▶ **AVAILABLE DATA**
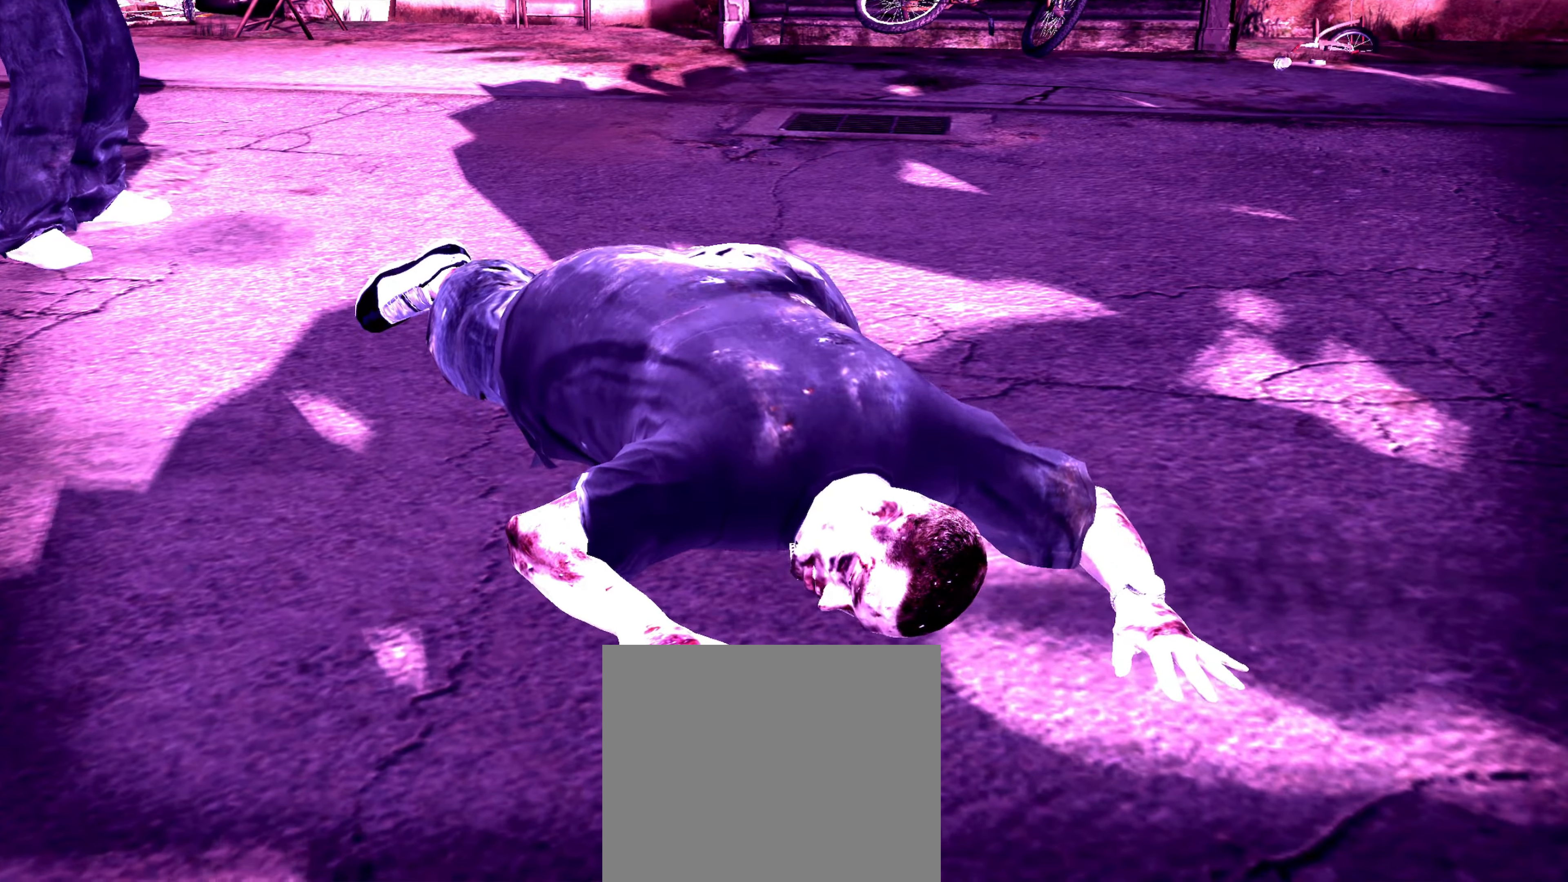
{"buttons": [], "left_stick": "center", "right_stick": "center", "events": [[83, "DPAD_LEFT", "up"], [233, "DPAD_RIGHT", "down"], [283, "DPAD_RIGHT", "up"], [366, "DPAD_UP", "down"], [450, "DPAD_UP", "up"]]}
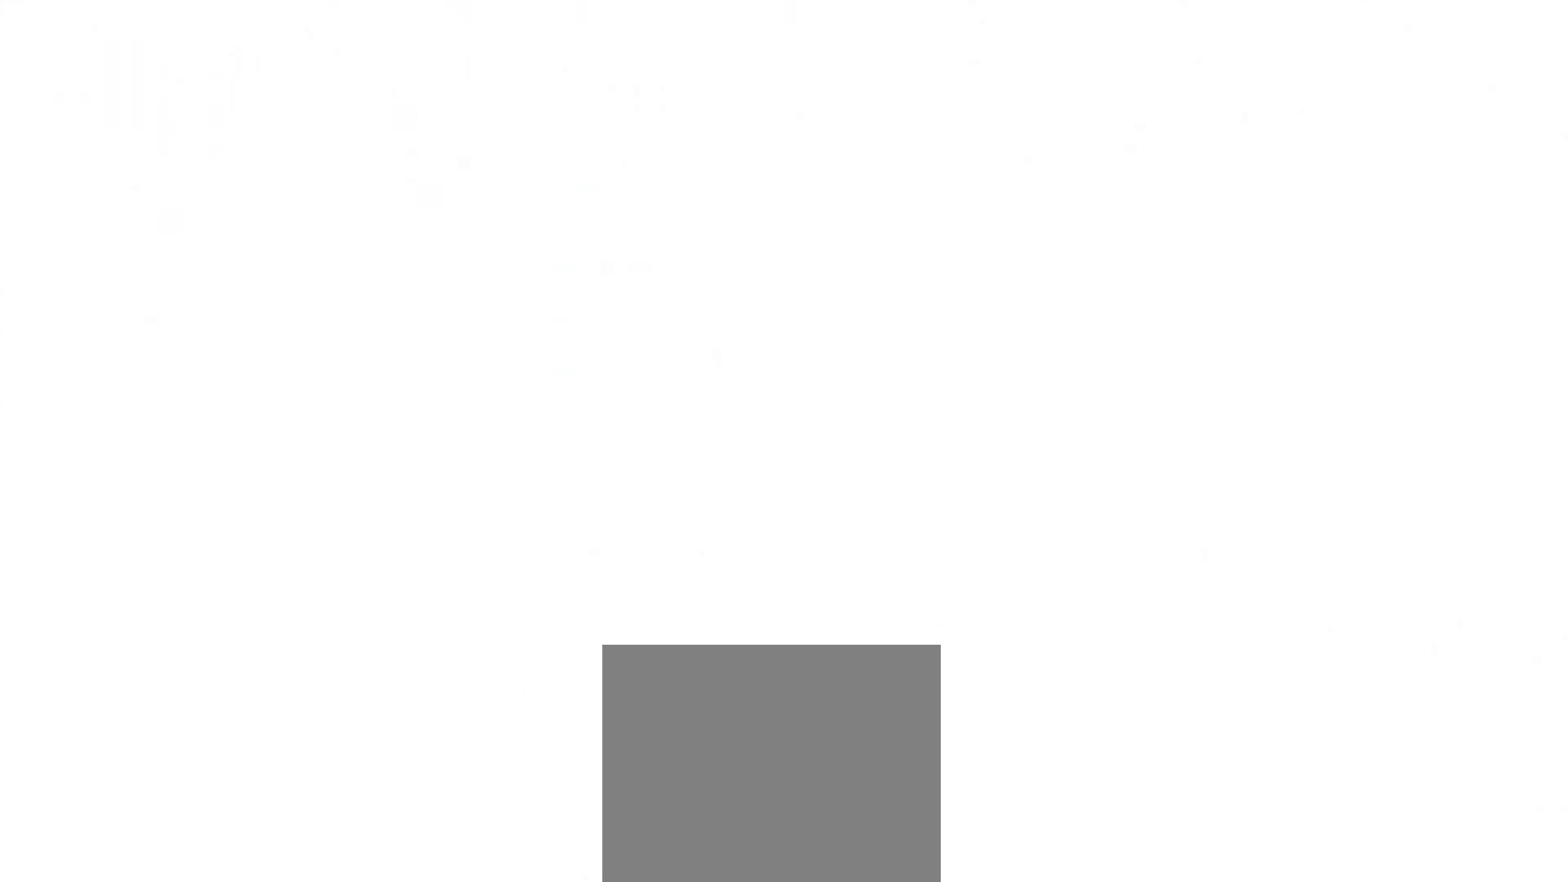
{"buttons": [], "left_stick": "center", "right_stick": "center", "events": [[133, "DPAD_DOWN", "down"], [200, "DPAD_DOWN", "up"]]}
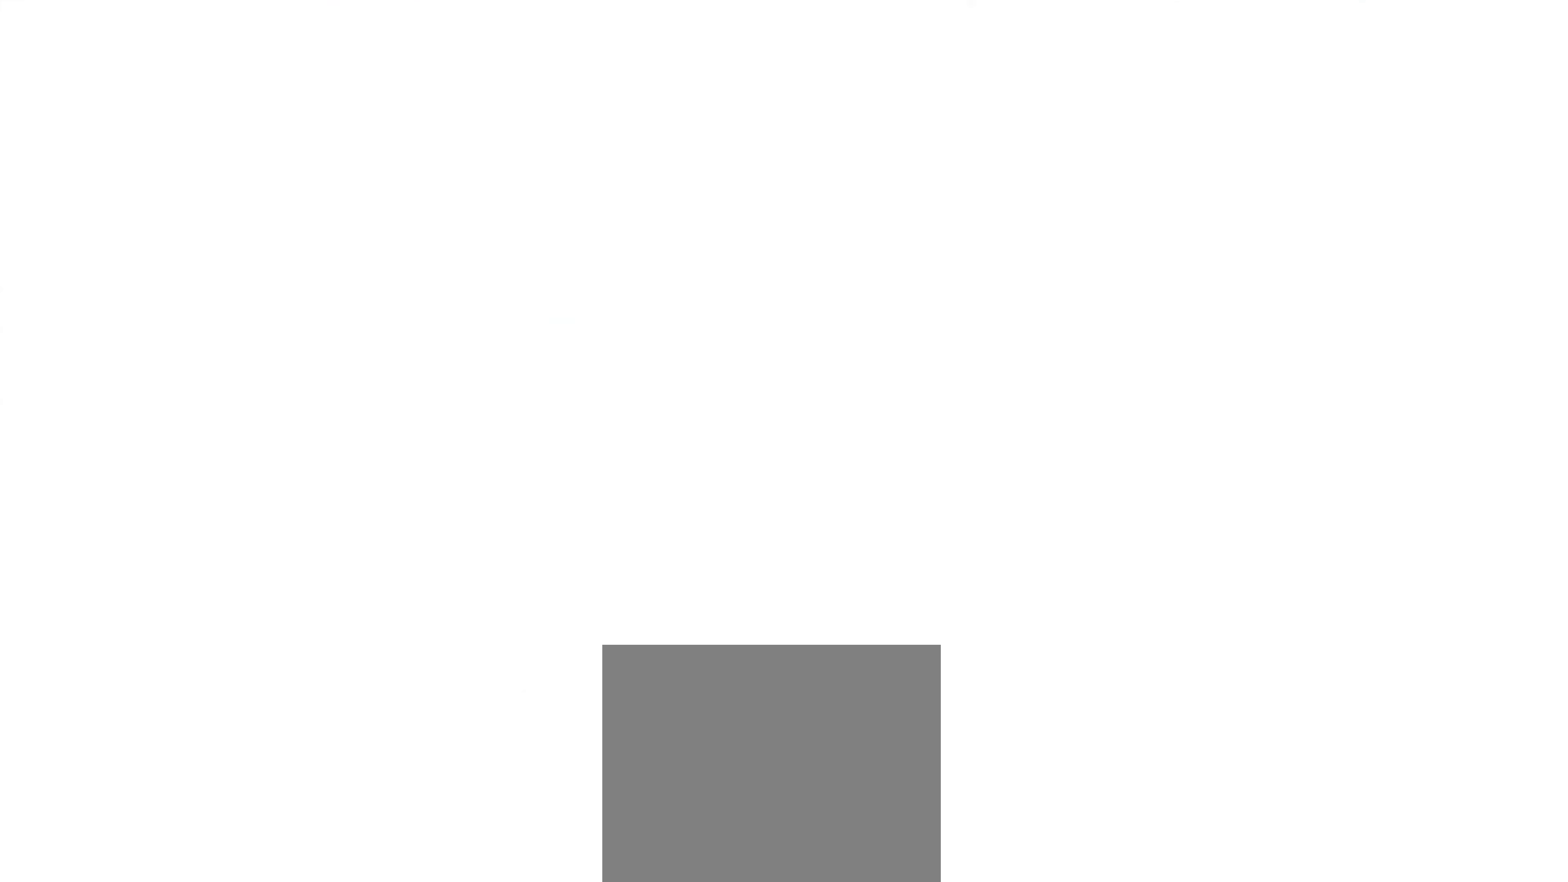
{"buttons": [], "left_stick": "center", "right_stick": "center", "events": []}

▶ **EXERCISE**
For an answer, give a copy of every line in the listing that holds the word "down".

▶ **REPLY**
{"buttons": [], "left_stick": "center", "right_stick": "center", "events": [[83, "DPAD_LEFT", "up"], [233, "DPAD_RIGHT", "down"], [283, "DPAD_RIGHT", "up"], [366, "DPAD_UP", "down"], [450, "DPAD_UP", "up"]]}
{"buttons": [], "left_stick": "center", "right_stick": "center", "events": [[133, "DPAD_DOWN", "down"], [200, "DPAD_DOWN", "up"]]}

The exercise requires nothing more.